▶ DIRECTIONS:
Reproduce every text line of the material below word for word, leaving out the pictures.

= = = = =

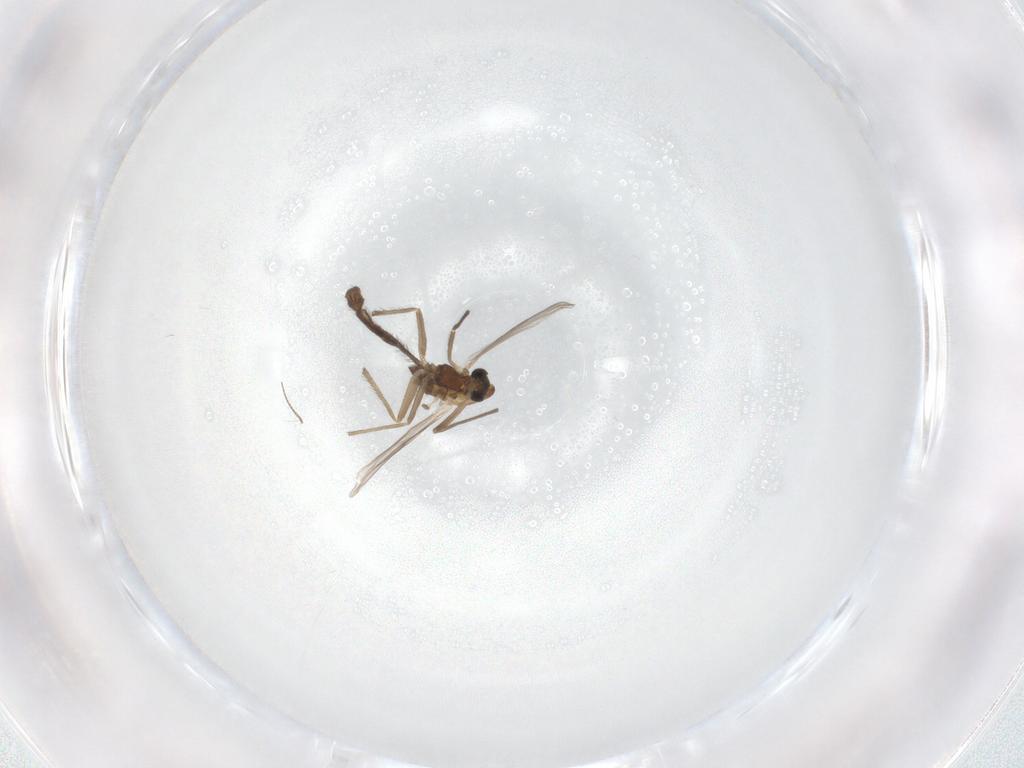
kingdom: Animalia
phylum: Arthropoda
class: Insecta
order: Diptera
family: Chironomidae
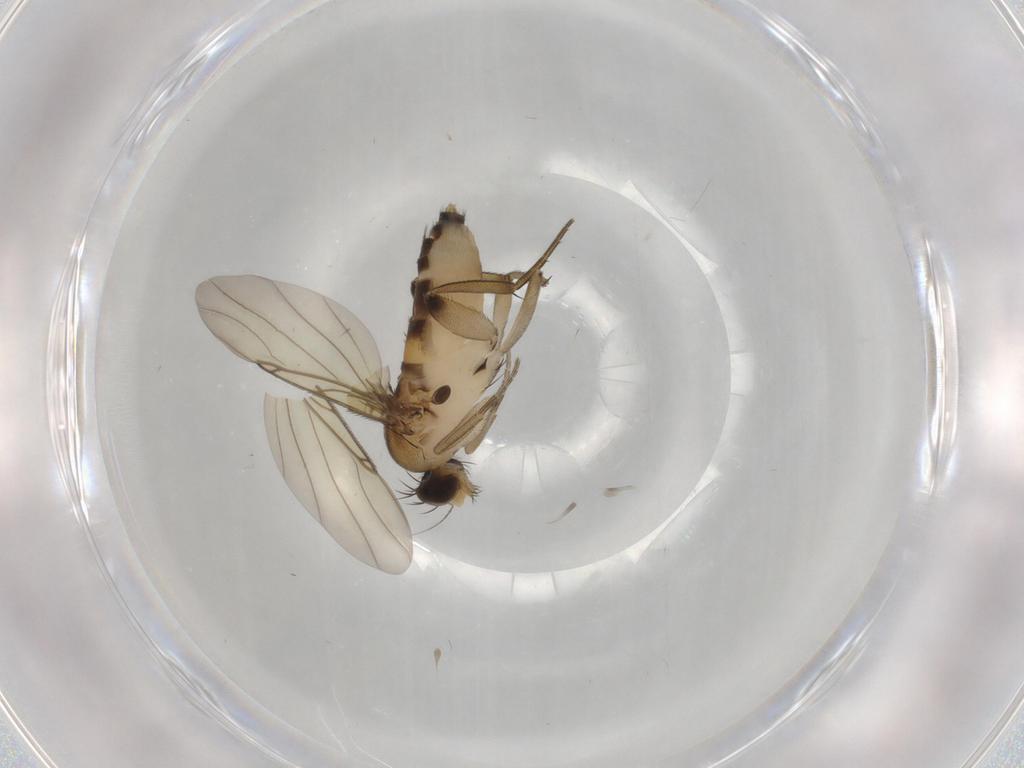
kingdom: Animalia
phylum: Arthropoda
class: Insecta
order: Diptera
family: Phoridae
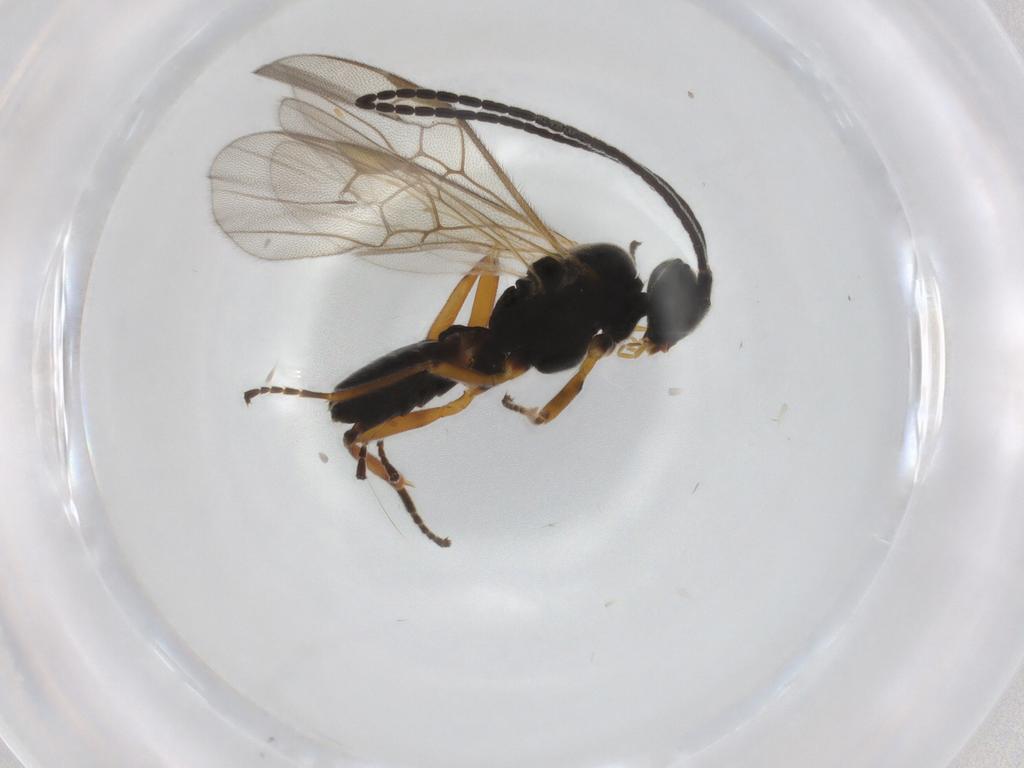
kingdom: Animalia
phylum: Arthropoda
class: Insecta
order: Hymenoptera
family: Braconidae
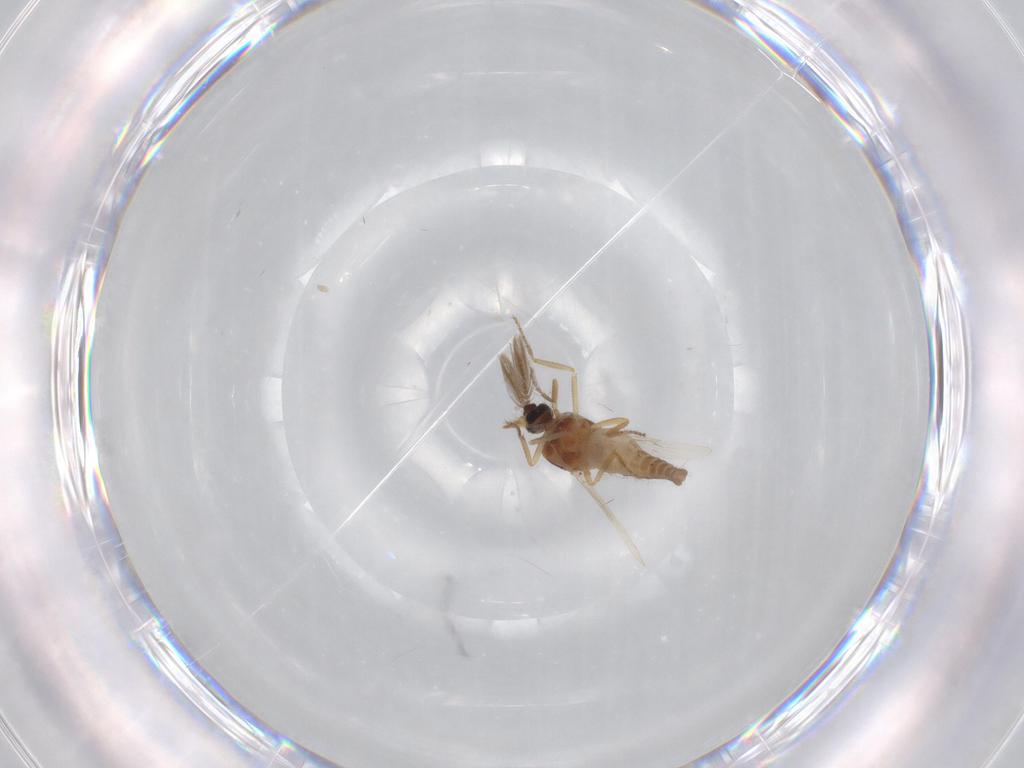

= = = = =

▶ SOLUTION:
kingdom: Animalia
phylum: Arthropoda
class: Insecta
order: Diptera
family: Chironomidae
kingdom: Animalia
phylum: Arthropoda
class: Insecta
order: Diptera
family: Phoridae
kingdom: Animalia
phylum: Arthropoda
class: Insecta
order: Hymenoptera
family: Braconidae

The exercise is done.